## REQUIRED WORK
Return these lines unchanged, beginning at the line that contains "Grants permission to update the resource policy of a data source" and stopping after the line that contains "### UpdateFolder".

## STORED DATA

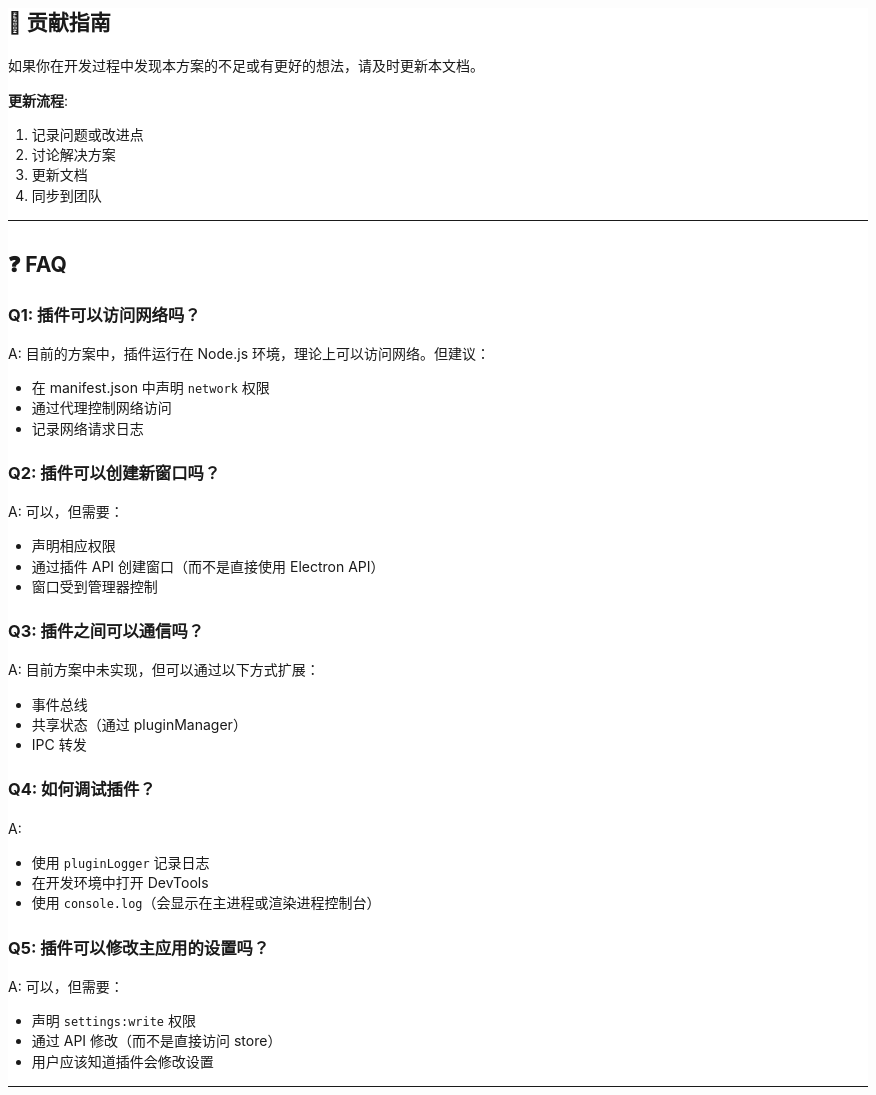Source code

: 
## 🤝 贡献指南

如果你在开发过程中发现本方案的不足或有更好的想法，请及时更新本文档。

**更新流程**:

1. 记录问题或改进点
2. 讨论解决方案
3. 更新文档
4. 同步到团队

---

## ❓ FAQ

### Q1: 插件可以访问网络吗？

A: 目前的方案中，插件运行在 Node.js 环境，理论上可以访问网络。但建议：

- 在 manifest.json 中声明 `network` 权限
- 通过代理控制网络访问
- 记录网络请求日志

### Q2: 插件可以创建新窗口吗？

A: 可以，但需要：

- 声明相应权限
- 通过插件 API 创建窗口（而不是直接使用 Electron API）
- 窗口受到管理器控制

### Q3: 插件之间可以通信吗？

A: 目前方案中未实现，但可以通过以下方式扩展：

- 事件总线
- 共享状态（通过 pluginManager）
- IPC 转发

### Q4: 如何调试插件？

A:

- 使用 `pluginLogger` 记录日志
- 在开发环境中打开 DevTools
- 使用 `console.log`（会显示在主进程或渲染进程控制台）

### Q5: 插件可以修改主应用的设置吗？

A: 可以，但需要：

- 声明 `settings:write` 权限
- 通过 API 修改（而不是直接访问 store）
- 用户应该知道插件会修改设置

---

---

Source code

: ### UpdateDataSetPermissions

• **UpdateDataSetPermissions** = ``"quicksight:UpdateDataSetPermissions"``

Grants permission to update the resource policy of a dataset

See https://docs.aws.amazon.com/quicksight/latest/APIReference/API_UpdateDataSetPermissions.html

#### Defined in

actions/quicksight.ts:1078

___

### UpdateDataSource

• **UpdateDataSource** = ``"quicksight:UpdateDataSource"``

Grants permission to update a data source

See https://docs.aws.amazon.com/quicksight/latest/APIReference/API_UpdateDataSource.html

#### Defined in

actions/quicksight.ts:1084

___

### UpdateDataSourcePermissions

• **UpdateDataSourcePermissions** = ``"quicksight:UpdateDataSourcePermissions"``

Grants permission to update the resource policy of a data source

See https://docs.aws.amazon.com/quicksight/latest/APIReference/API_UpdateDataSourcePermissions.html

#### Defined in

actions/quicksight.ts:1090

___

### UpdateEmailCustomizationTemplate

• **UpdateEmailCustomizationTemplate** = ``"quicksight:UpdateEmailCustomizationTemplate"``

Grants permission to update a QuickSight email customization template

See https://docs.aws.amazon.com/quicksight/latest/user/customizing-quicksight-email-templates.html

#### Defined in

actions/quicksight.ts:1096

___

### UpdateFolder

## ANSWER FOR THIS EXERCISE
Grants permission to update the resource policy of a data source

See https://docs.aws.amazon.com/quicksight/latest/APIReference/API_UpdateDataSourcePermissions.html

#### Defined in

actions/quicksight.ts:1090

___

### UpdateEmailCustomizationTemplate

• **UpdateEmailCustomizationTemplate** = ``"quicksight:UpdateEmailCustomizationTemplate"``

Grants permission to update a QuickSight email customization template

See https://docs.aws.amazon.com/quicksight/latest/user/customizing-quicksight-email-templates.html

#### Defined in

actions/quicksight.ts:1096

___

### UpdateFolder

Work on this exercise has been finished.